I went to the back, and found another (huge and beautiful) private residence, with a high wooden wall with no gate blocking the parking lot from the house in front. Is this 123 also? Is it the business? Still no identifying sign. There was a small upper parking lot and a small lower lot. There was a fancy front door at the upper lot, and a simpler door and a garage under the house at the lower lot. No signs anywhere.

I went to the front door and rang the bell. I didn't know what else to do. When a woman (the woman I had talked to on the phone) came to the door, she said that I didn't need to ring the bell, I should have just walked in. I said I wasn't sure if this was the office, and she laughed and said "Oh, everybody says that. They all think it's a private residence."
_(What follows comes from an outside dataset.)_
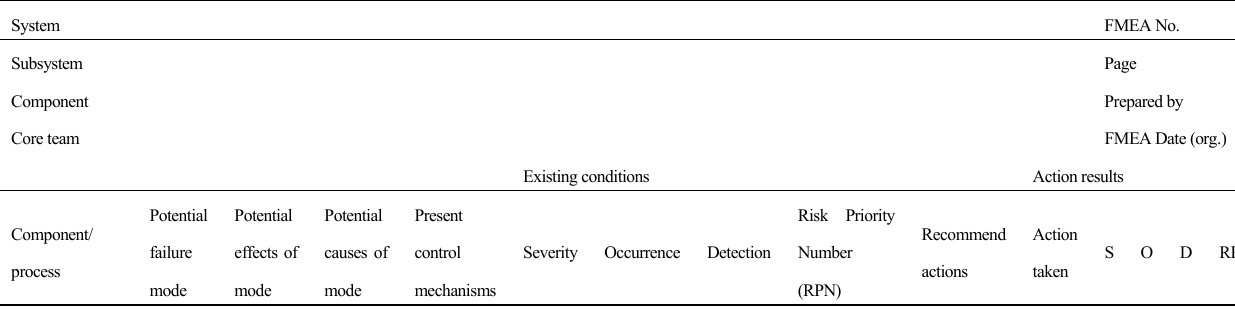
Table 1. Format of an FMEA report [10].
Duh? So, uh, why don't you maybe put up a sign? Even just "Office" on the door would help. As a representative of the museum I had to hold my tongue, but really, folks, aren't some things obvious?
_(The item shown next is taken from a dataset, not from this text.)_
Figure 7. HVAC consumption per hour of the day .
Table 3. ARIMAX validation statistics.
Well, sometimes things aren't very obvious. This building was huge, fancy, a fantastic view, a glass room, wings with huge windows, beautiful landscaping. If the setting is any sign, this is a hugely successful business, even if no one can find it. Maybe they don't want "drop in" customers. Maybe all their business is from building contractors who need to know only the phone number. That's still no reason to make it so hard on delivery folks - of which there must be a few, since she said "everybody says that".

Or maybe they're a front, or a money-laundry. There used to be a fancy horse farm down the road that was a Mafia front, until the owner was convicted of something-or-other, and it was sold. But if they're a front, it's unlikely they'd advertise in the Pilot Log. A tax dodge would, though. We've got a lot of them around here, too. But tax dodges don't usually look so successful. Nah. Don't know what their story is.